Nous avons tous besoin de nous restaurer une fois par semaine, physiquement, socialement et spirituellement. Le repas dominical et ses prolongations nous en fournissent l’occasion.
C’est pourquoi j’estime légitime l’attente de mon mari que nous mangions ensemble le dimanche à midi, plus encore que son désir que je reste à la maison le matin. En effet, vis-à-vis du culte, il n’a pas d’équivalent à me proposer. En revanche, même si c’est toujours moi qui cuisine (ce qui exige un peu d’organisation la veille), il aurait bien du mal à comprendre que je me soustraie, pour aller manger avec d’autres, au repas qu’il est désireux de partager avec moi. Il sait bien aussi que les repas d’église se prolongent. Je le laisserais seul presque toute la journée. Alors il se lancerait dans des activités fatigantes, peut-être même en négligeant de manger…
Se nourrir, être ensemble, échanger, se reposer, comment préserver cela pour mon mari si je mange à l’église ?
1 Tim 5:8 : « Si quelqu’un n’a pas soin des siens, et principalement de ceux de sa famille, il a renié la foi, et il est pire qu’un infidèle.»
Soit ! Je ne reste pas aux repas d’église… mais convenons que c’est douloureux.
Ne pas être avec les frères et sœurs dans ces moments-là, c’est passer à côté d’une opportunité de les connaître, de me rapprocher d’eux, de goûter leur cuisine !
Certains peuvent me juger à cause de cette absence systématique. Quand j’en explique les raisons, je suis généralement approuvée mais tout le monde ne cherche pas à comprendre. Plusieurs restent avec leur tristesse de ne pas m’avoir avec eux et leur déception.
Il arrive que la Cène ne soit pas partagée pendant le culte du matin mais, comme le Seigneur Jésus l’a instauré, au cours du repas pris en commun. Ces jours-là, je ressens plus fortement le manque de communion fraternelle et il m’est plus difficile de rentrer chez moi à la fin du culte.

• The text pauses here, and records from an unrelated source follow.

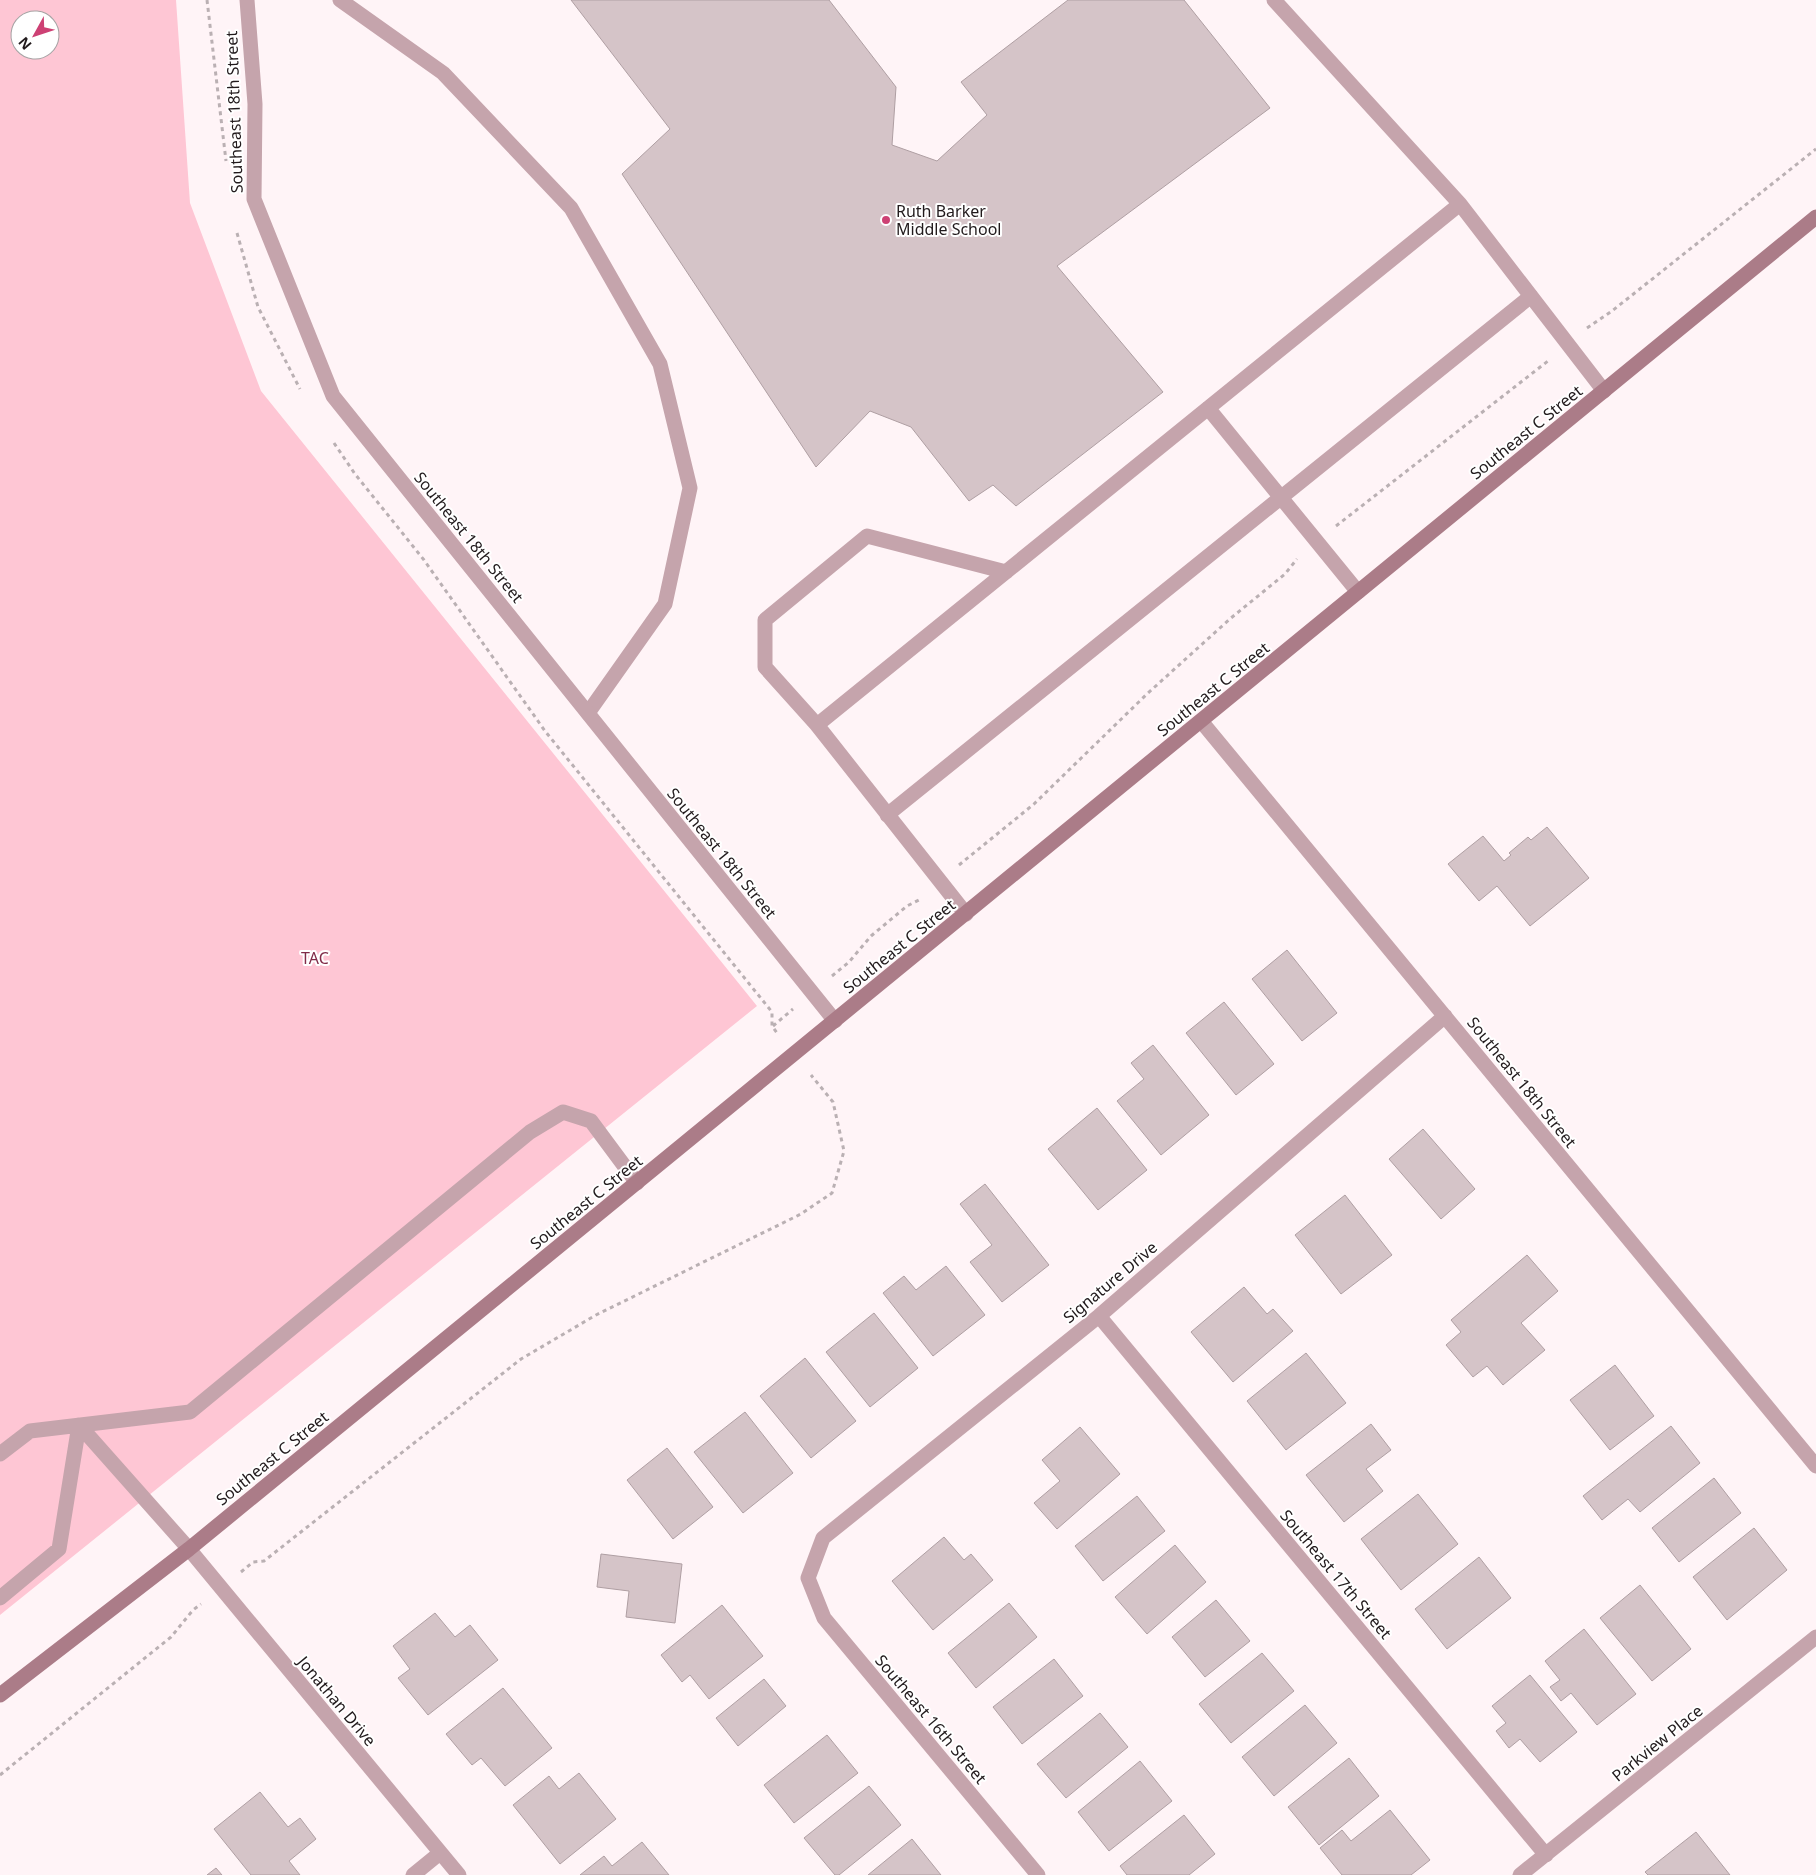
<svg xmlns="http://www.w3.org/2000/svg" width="1816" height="1875" font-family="'Noto Sans',sans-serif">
<rect width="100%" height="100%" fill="#fff4f7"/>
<!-- green -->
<path fill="#fec6d4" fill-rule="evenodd" d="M 0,0 L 176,0 L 190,203 L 261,391 L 757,1006 L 0,1615 ZM 20,20 L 50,20 L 50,50 L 20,50 Z"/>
<!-- building -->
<path fill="#d5c4c8" stroke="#af9fa3" d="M 571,0 L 829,0 L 896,87 L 892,145 L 937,161 L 987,115 L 961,82 L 1068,0 L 1184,0 L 1270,108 L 1057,266 L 1163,392 L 1016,506 L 993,485 L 969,501 L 911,427 L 870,411 L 816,467 L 622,174 L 670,129 Z
M 1547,827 L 1589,878 L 1530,926 L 1497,886 L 1479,901 L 1448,864 L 1483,836 L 1504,861 L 1511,855 L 1509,853 L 1528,837 L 1531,840 Z
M 1287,950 L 1337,1013 L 1302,1041 L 1252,979 Z
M 1224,1002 L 1274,1064 L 1236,1095 L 1186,1033 Z
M 1153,1045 L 1209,1115 L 1161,1155 L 1117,1101 L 1144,1079 L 1131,1063 Z
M 1097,1108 L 1147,1170 L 1098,1210 L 1048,1149 Z
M 1423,1129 L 1475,1189 L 1441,1219 L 1389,1159 Z
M 985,1184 L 1049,1265 L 1002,1302 L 970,1262 L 992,1245 L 960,1204 Z
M 1345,1195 L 1392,1255 L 1341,1294 L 1295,1235 Z
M 1527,1255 L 1558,1291 L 1521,1323 L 1545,1350 L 1503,1385 L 1487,1366 L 1473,1377 L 1446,1345 L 1461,1332 L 1451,1320 Z
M 946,1266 L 985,1315 L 933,1356 L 883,1293 L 904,1276 L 916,1290 Z
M 1244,1287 L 1267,1314 L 1273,1309 L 1293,1331 L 1233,1382 L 1191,1332 Z
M 874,1313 L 918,1368 L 870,1407 L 826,1352 Z
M 1306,1353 L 1346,1403 L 1286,1450 L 1247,1401 Z
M 805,1358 L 856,1421 L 811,1458 L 760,1396 Z
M 1615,1365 L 1654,1416 L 1610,1450 L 1570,1400 Z
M 745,1412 L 793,1473 L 743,1513 L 694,1452 Z
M 1371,1424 L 1391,1450 L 1366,1469 L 1383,1491 L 1344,1522 L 1306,1475 Z
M 1671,1426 L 1700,1463 L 1640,1512 L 1628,1499 L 1602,1520 L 1583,1496 Z
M 1080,1427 L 1120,1474 L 1057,1529 L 1034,1503 L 1060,1481 L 1042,1460 Z
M 667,1448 L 713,1507 L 673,1539 L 627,1480 Z
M 1714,1478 L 1741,1513 L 1679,1562 L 1652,1528 Z
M 1418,1494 L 1458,1544 L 1401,1590 L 1361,1539 Z
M 1137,1496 L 1165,1531 L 1103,1581 L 1075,1546 Z
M 1754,1528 L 1787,1570 L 1727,1620 L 1693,1577 Z
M 944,1537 L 964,1560 L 971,1554 L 993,1580 L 933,1630 L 892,1581 Z
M 1175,1545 L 1206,1582 L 1147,1634 L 1115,1597 Z
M 601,1554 L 682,1564 L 675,1623 L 626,1617 L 629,1591 L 597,1587 Z
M 1479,1557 L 1511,1598 L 1447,1649 L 1415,1609 Z
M 1640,1585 L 1691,1649 L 1652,1681 L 1600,1618 Z
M 1216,1600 L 1250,1641 L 1205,1677 L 1172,1637 Z
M 1009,1603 L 1037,1637 L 976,1688 L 948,1653 Z
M 722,1605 L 763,1656 L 709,1699 L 690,1675 L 682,1682 L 661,1655 Z
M 435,1613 L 455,1637 L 470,1625 L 498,1660 L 428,1715 L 398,1678 L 410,1669 L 393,1646 Z
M 1584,1629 L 1636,1694 L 1597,1725 L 1571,1693 L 1561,1701 L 1550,1687 L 1560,1680 L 1545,1661 Z
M 1262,1653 L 1294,1691 L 1231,1743 L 1199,1704 Z
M 1054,1659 L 1083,1696 L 1022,1744 L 993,1707 Z
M 1530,1675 L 1577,1732 L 1540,1762 L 1520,1739 L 1509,1748 L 1496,1731 L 1506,1723 L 1492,1706 Z
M 764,1679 L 786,1706 L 738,1746 L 716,1718 Z
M 503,1688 L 552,1748 L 505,1786 L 481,1758 L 472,1765 L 446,1734 Z
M 1305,1705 L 1337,1743 L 1274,1796 L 1242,1757 Z
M 1100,1713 L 1128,1747 L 1066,1798 L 1037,1764 Z
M 827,1735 L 858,1773 L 794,1823 L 764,1785 Z
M 1349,1758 L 1379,1796 L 1319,1845 L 1288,1807 Z
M 1140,1761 L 1172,1801 L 1109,1851 L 1078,1812 Z
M 579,1773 L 616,1819 L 560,1864 L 513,1805 L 549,1776 L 559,1789 Z
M 869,1786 L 901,1825 L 839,1875 L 835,1875 L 804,1838 Z
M 260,1792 L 288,1827 L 300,1818 L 316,1839 L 289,1861 L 300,1875 L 251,1875 L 214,1829 Z
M 1390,1810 L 1430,1860 L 1411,1875 L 1342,1875 L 1320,1848 L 1342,1830 L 1351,1841 Z
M 1184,1815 L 1215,1854 L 1189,1875 L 1127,1875 L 1120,1866 Z
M 1696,1832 L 1730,1875 L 1648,1875 L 1645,1872 Z
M 912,1839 L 941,1875 L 868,1875 Z
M 642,1842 L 669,1875 L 580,1875 L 604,1856 L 612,1866 Z
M 216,1868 L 222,1875 L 207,1875 Z"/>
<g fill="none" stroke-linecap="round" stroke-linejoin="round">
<!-- path -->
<path stroke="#bab0b3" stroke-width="3" stroke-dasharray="4 4" stroke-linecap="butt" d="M 207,0 L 226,161
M 237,233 L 258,307 L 300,389
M 1587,328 L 1612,311 L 1816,149
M 334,443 L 355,474 L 424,560 L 545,731 L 772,1012 L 772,1026 L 777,1033
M 1336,526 L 1548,361
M 959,865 L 1034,804 L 1148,693 L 1231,618 L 1285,574 L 1297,559
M 832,976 L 849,962 L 871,936 L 907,906 L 921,899
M 773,1026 L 793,1009
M 241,1572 L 253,1562 L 264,1561 L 521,1359 L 596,1315 L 801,1214 L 832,1193 L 844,1151 L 833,1102 L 811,1075
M 0,1775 L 171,1637 L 193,1610 L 201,1604"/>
<!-- lane -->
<path stroke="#c5a4ac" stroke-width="15" d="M 340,0 L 443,73 L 571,208 L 660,364 L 690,488 L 665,604 L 588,713
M 1274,0 L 1460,204
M 1208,408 L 1358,592
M 817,725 L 1460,204 L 1604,391
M 887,815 L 1531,296
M 966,914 L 817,725 L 765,667 L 765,620 L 867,536 L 1006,572
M 0,1454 L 30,1431 L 190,1412 L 530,1132 L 563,1112 L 591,1121 L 637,1183
M 0,1598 L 59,1549 L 79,1425 L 189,1549"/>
<!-- street -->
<path stroke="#c5a4ac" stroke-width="15" d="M 247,0 L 255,104 L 254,199 L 333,396 L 835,1021
M 1201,721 L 1816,1466
M 1099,1316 L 1546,1855
M 189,1549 L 459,1875
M 413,1875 L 440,1853
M 1038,1875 L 824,1618 L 808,1578 L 823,1538 L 1099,1316 L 1445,1016
M 1520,1875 L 1816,1637"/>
<!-- secondary -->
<path stroke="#ab7c88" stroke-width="15" d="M 0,1695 L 189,1549 L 1816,217"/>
</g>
<!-- markers -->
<circle fill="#cd4174" stroke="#fff" stroke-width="2" cx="886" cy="220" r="5"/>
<g text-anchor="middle" stroke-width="4" stroke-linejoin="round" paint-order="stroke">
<!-- street labels -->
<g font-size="16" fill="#211a1c" stroke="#fff">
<text transform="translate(234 112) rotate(-92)" y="6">Southeast 18th Street</text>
<text transform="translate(1526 432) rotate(-39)" y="6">Southeast C Street</text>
<text transform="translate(469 537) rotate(51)" y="6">Southeast 18th Street</text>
<text transform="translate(1213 689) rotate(-39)" y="6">Southeast C Street</text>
<text transform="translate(722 853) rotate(51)" y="6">Southeast 18th Street</text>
<text transform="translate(899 946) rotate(-39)" y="6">Southeast C Street</text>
<text transform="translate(1522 1082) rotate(51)" y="6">Southeast 18th Street</text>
<text transform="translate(586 1202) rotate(-39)" y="6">Southeast C Street</text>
<text transform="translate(1110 1282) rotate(-40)" y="6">Signature Drive</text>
<text transform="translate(272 1458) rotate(-39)" y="6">Southeast C Street</text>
<text transform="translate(1336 1574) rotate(50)" y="6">Southeast 17th Street</text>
<text transform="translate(337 1701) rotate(50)" y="6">Jonathan Drive</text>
<text transform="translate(931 1719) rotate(50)" y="6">Southeast 16th Street</text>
<text transform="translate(1657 1743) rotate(-39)" y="6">Parkview Place</text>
</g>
<!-- poi labels -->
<g font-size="16" fill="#211a1c" stroke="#fff" text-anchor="start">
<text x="896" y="217">Ruth Barker<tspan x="896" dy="18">Middle School</tspan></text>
</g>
<!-- park labels -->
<g font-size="16" fill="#802b48" stroke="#fff">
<text x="315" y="964">TAC</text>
</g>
</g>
<!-- north arrow -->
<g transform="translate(35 35) rotate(230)"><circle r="24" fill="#ffffff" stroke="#a6a3a4"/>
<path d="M0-4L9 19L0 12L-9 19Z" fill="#cd4174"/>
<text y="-8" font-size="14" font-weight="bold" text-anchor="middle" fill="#211a1c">N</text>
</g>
</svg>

Faire la volonté de Dieu, c’est privilégier ses proches. Je dois veiller à ne pas déposséder mon foyer de l’amour que je lui dois, au profit de mon assemblée. Marc 7:11-13 : « Mais vous, vous dites : Si un homme dit à son père ou à sa mère : Ce dont j’aurais pu t’assister est corban, c’est-à-dire, une offrande à Dieu, vous ne le laissez plus rien faire pour son père ou pour sa mère, annulant ainsi la parole de Dieu par votre tradition, que vous avez établie.»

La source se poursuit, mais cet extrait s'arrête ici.